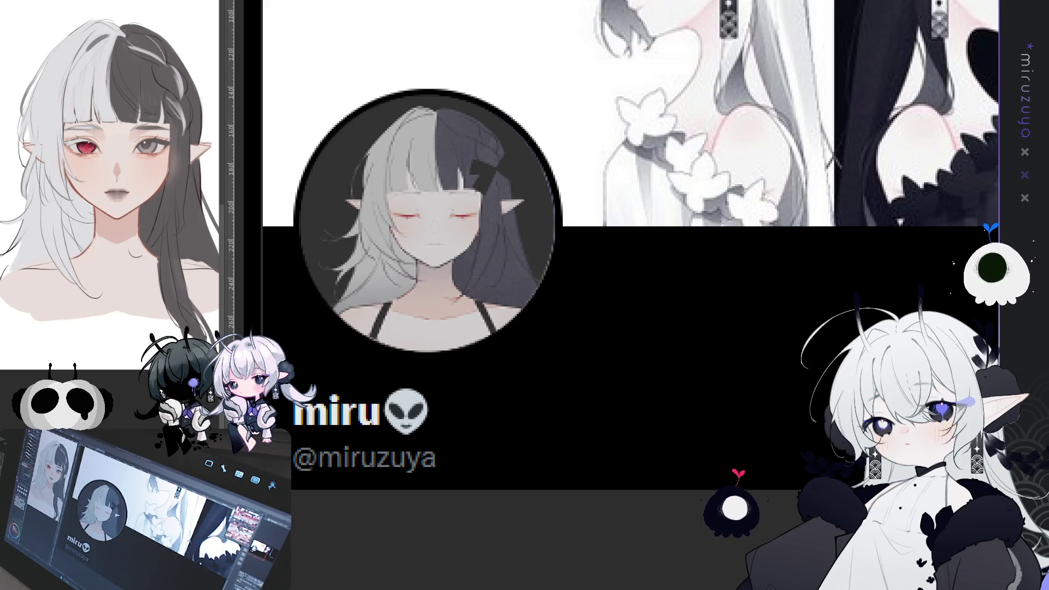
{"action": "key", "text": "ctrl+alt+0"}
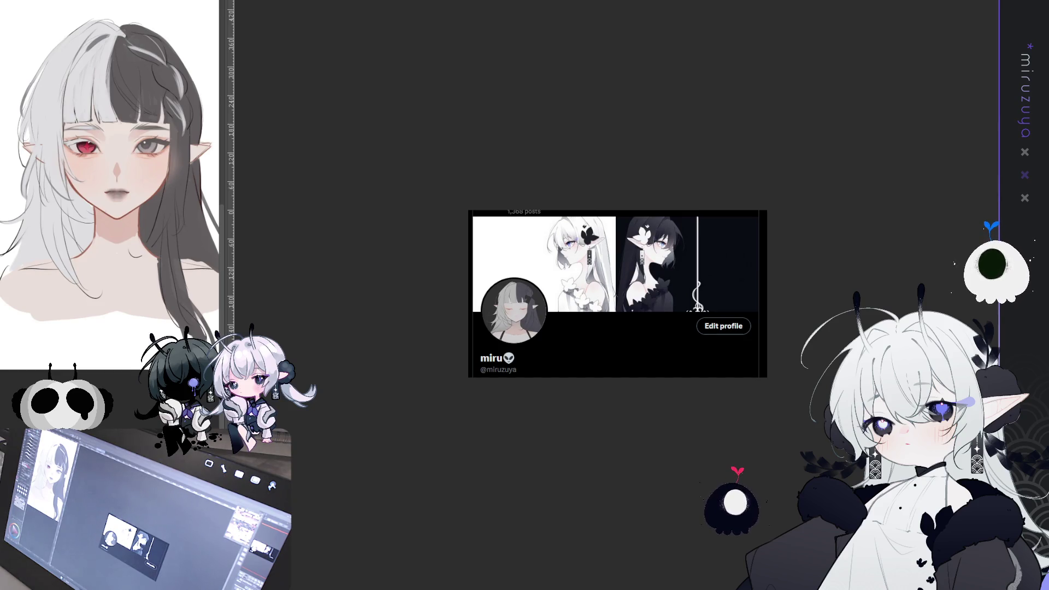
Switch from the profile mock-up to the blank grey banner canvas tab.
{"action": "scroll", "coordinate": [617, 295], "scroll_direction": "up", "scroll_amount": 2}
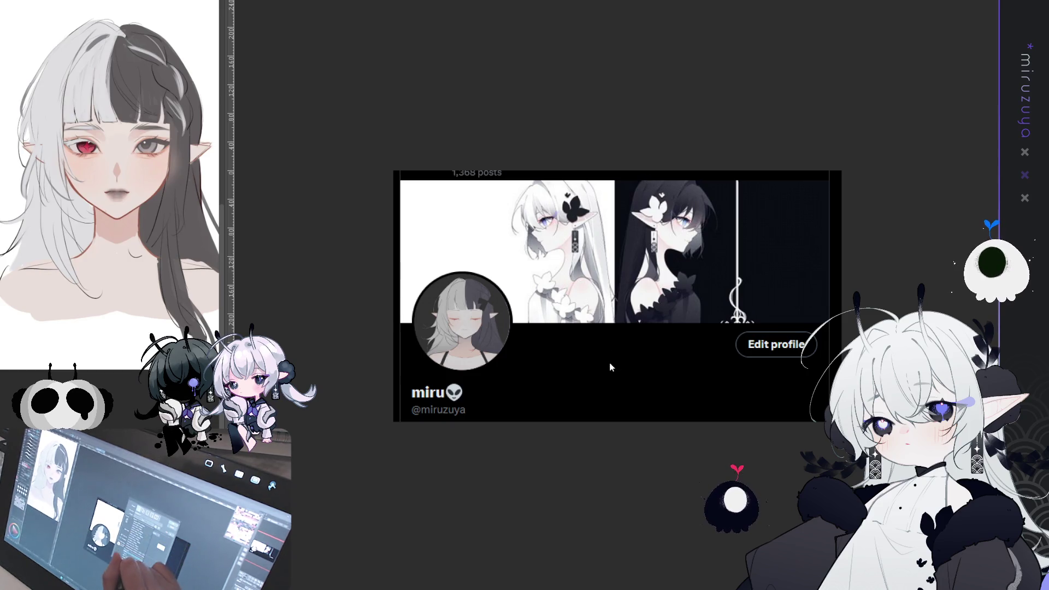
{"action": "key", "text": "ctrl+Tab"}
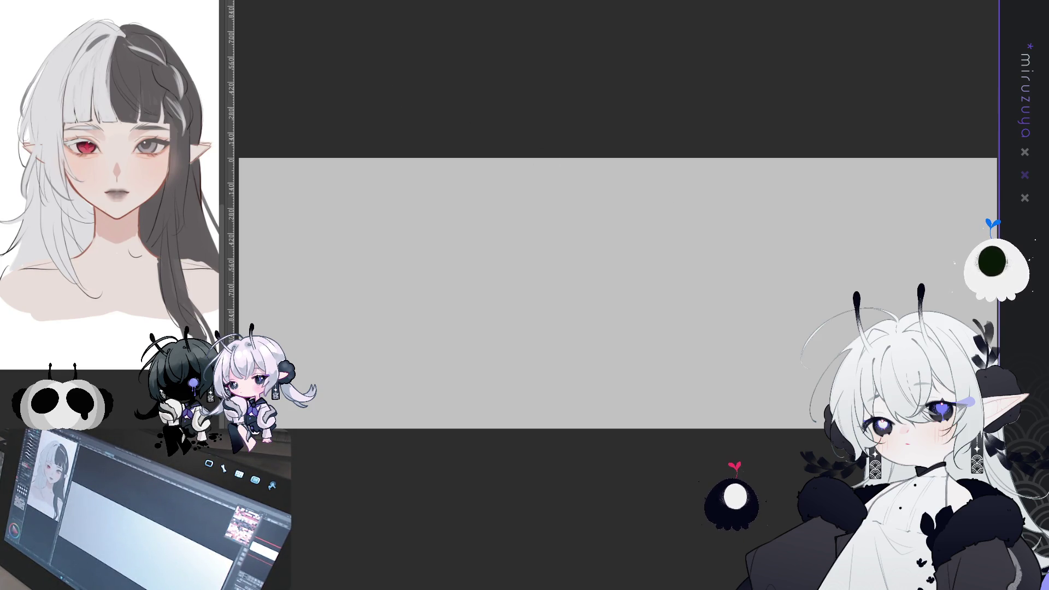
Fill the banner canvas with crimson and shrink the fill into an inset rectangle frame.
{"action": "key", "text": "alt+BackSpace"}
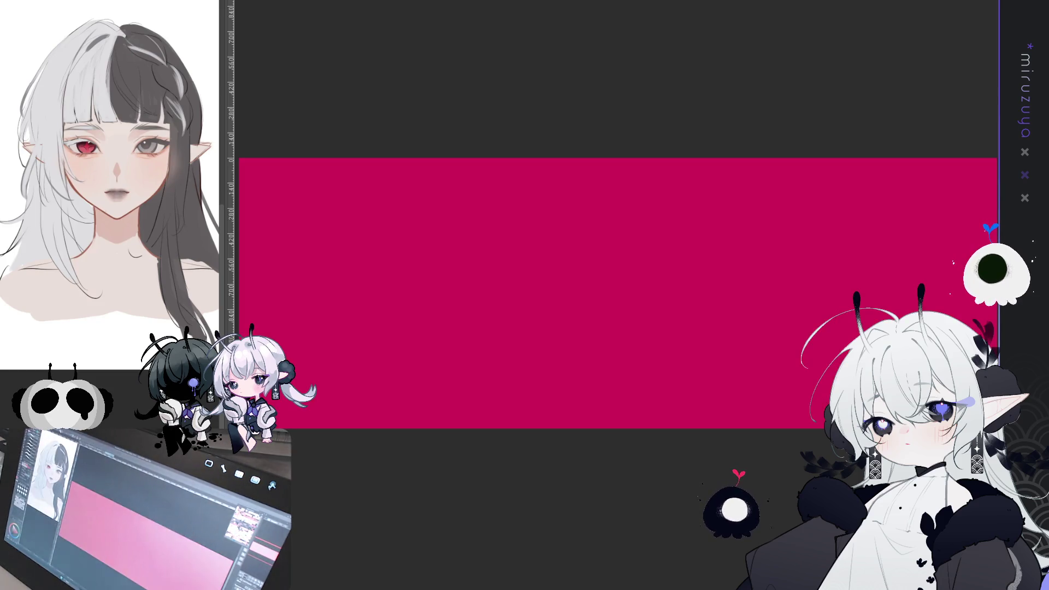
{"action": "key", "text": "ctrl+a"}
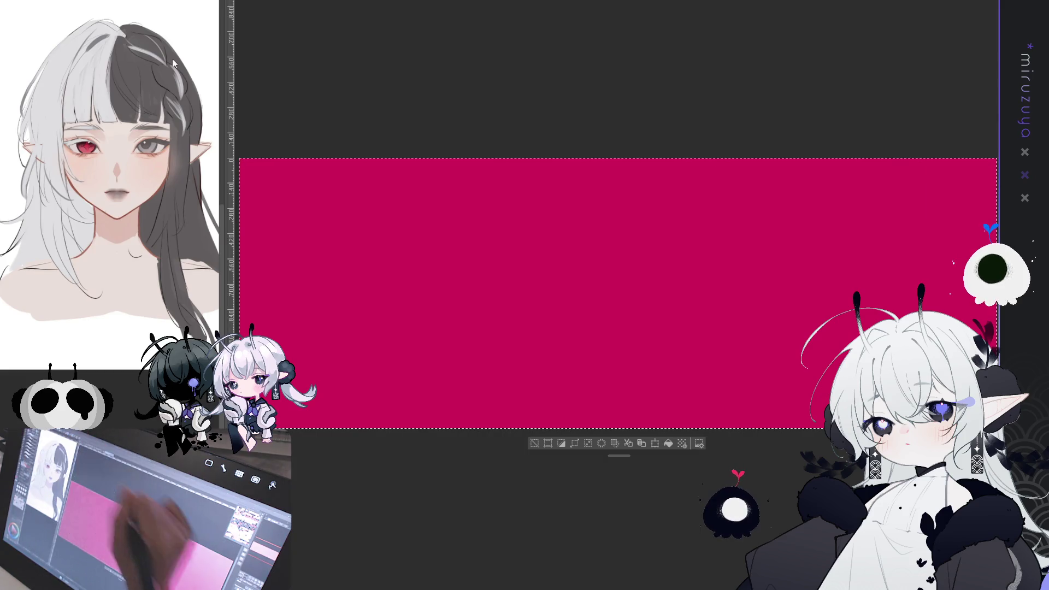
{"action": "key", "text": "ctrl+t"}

• _What you need to do_
In this listing, how many lines contain "text"? Give the number without explanation.

• _Problem solution_
5